Question
Via the Shell Method, what is the volume of the solid of revolution formed by revolving a portion of $y=3-x^2$ about the x-axis bounded by $y=0$ and $y=3$.
Context
The answer from Wolfram Alpha leads me to believe the solution is $V=\frac{48\sqrt{3}\pi}{5}$. While I believe that this problem can be solved via the Washer Method, I am interested in how to do solve this problem via the Shell Method.
Work So Far
Shell method formula for finding volume
The formula for volume via the shell method is $V=2\pi\int_a^{b}[r(x)h(x)]\mathrm dx$, where:
- $V$ represents volume;
- $a$ represents the lower bound;
- $b$ represents the upper bound;
- $r(x)$ represent the distance from the axis of rotation to $x$; and
- $h(x)$ represents the height of the solid at $x$.
Given that the revolution occurs around the x-axis, I know I need to set the given equation from terms of $x$ into terms of $y$: $V=2\pi\int_a^{b}[r(y)h(y)]\mathrm dy$. When I rewrite the formula to account for this problem, I end up with $V=2\pi\int_0^{3}[y*\sqrt{3-y}]\mathrm dy$.
Use of u-substitution
Via u-substitution, I would set $u=3-y$ and determine two things: $du=-dy$ and $y=3-u$. Rewriting the volume formula with this information reveals:
$$V=2\pi\int_0^{3}[(u-3)*\sqrt{u}]\mathrm du$$
This simplifies to:
$$V=2\pi\int_0^{3}[u^\frac{3}{2}-3u^\frac{1}{2}]\mathrm du$$
Which further simplifies to:
$$V=2\pi*[\frac{2u^\frac{5}{2}}{5}-2u^\frac{3}{2}]\Big|_0^3$$
When I plug $3-y$ for $u$, the formula reaches it final form:
$$V=2\pi*[\frac{2(3-y)^\frac{5}{2}}{5}-2(3-y)^\frac{3}{2}]\Big|_0^3$$
At this point, I'm getting a volume that is nowhere close to $V=\frac{48\sqrt{3}\pi}{5}$. Any help would be much appreciated!
Appendix
This is my first time encountering an equation where $x=\pm\sqrt(3-y)$ with these types of volume problems. For now, I'm blindly ignoring the negative and am not sure if that's a good idea.
Best Answer
There are of course several easier ways to solve this question, but I'll stick to your shell method. You have close to the right answer, but I found two mistakes.
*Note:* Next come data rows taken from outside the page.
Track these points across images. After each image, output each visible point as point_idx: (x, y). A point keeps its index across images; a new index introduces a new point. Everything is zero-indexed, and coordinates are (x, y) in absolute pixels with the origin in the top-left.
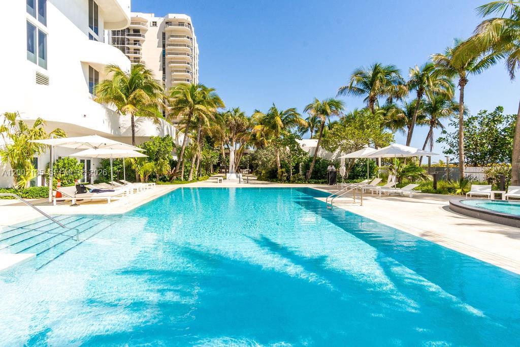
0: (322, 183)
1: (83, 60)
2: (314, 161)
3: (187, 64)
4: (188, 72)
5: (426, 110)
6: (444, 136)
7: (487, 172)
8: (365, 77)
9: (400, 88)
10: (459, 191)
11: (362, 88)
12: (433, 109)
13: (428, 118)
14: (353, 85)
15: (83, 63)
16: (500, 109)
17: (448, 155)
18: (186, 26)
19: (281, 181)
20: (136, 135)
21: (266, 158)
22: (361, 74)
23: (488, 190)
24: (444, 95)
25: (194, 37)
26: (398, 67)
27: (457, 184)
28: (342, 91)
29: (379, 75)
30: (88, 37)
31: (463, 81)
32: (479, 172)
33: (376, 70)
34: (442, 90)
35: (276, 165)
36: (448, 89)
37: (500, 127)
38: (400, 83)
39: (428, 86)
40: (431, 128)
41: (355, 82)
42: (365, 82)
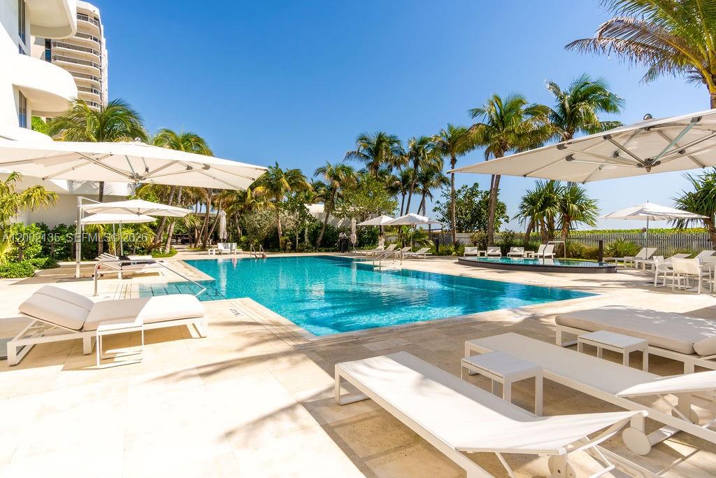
0: (333, 251)
1: (14, 83)
2: (324, 228)
3: (93, 80)
4: (95, 92)
5: (420, 179)
6: (438, 206)
7: (472, 237)
8: (369, 143)
9: (402, 159)
10: (454, 253)
11: (366, 154)
12: (425, 179)
13: (421, 187)
14: (360, 151)
15: (15, 87)
16: (476, 185)
17: (442, 223)
18: (91, 21)
19: (284, 250)
20: (105, 193)
21: (259, 224)
22: (365, 139)
23: (475, 251)
24: (435, 167)
25: (103, 40)
26: (400, 138)
27: (452, 248)
28: (349, 155)
29: (384, 144)
30: (17, 50)
31: (454, 161)
32: (463, 237)
33: (381, 139)
34: (433, 162)
35: (277, 233)
36: (439, 163)
37: (477, 200)
38: (401, 154)
39: (423, 158)
40: (423, 197)
41: (362, 148)
42: (370, 149)
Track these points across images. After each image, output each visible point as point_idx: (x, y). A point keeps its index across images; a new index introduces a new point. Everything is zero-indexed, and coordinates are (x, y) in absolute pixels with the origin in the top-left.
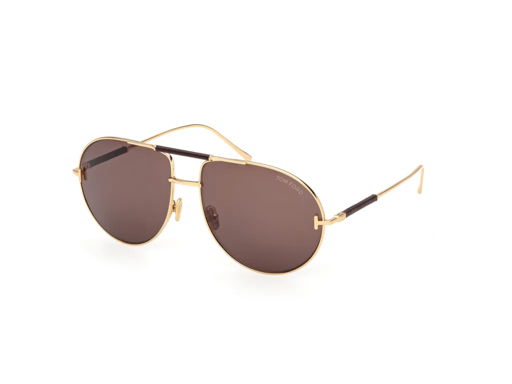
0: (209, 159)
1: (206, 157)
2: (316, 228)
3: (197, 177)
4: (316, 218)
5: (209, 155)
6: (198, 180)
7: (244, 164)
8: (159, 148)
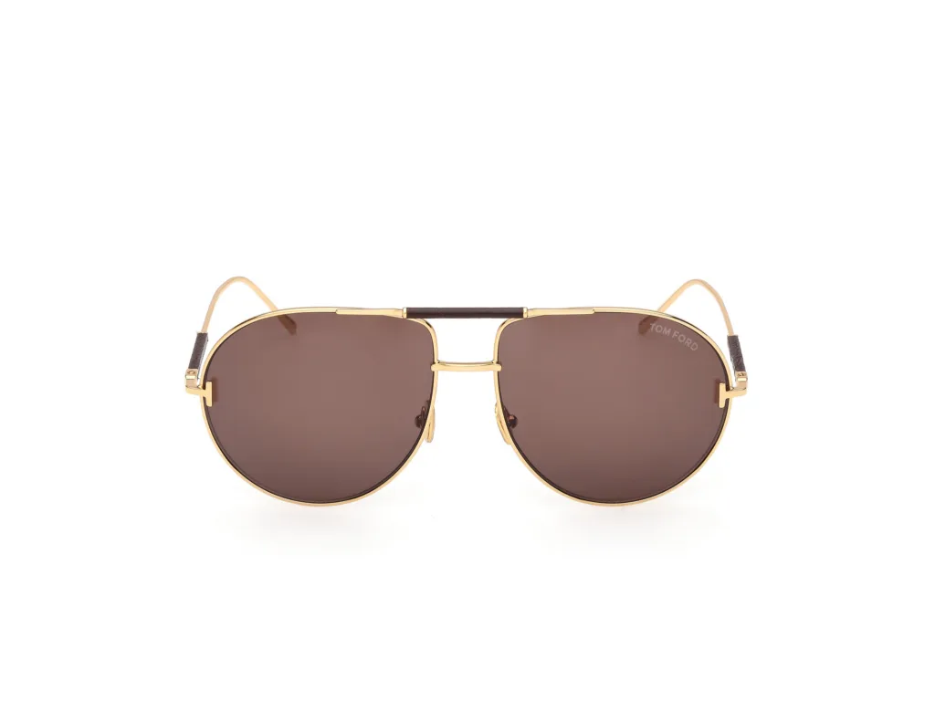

When you change variables from $y$ to $u$, you need to change your bounds (so you would have the integral from 3 to 0, rather than from 0 to 3).
Your height function is only half of what it should be. This is because you ignored the negative square root; you are only counting the height (width in this problem) from the y-axis to the right, rather than from the left side of the rotated surface (the negative square root) to the right.
After those changes, I got the same answer $\dfrac{48\sqrt{3}\pi}{5}$.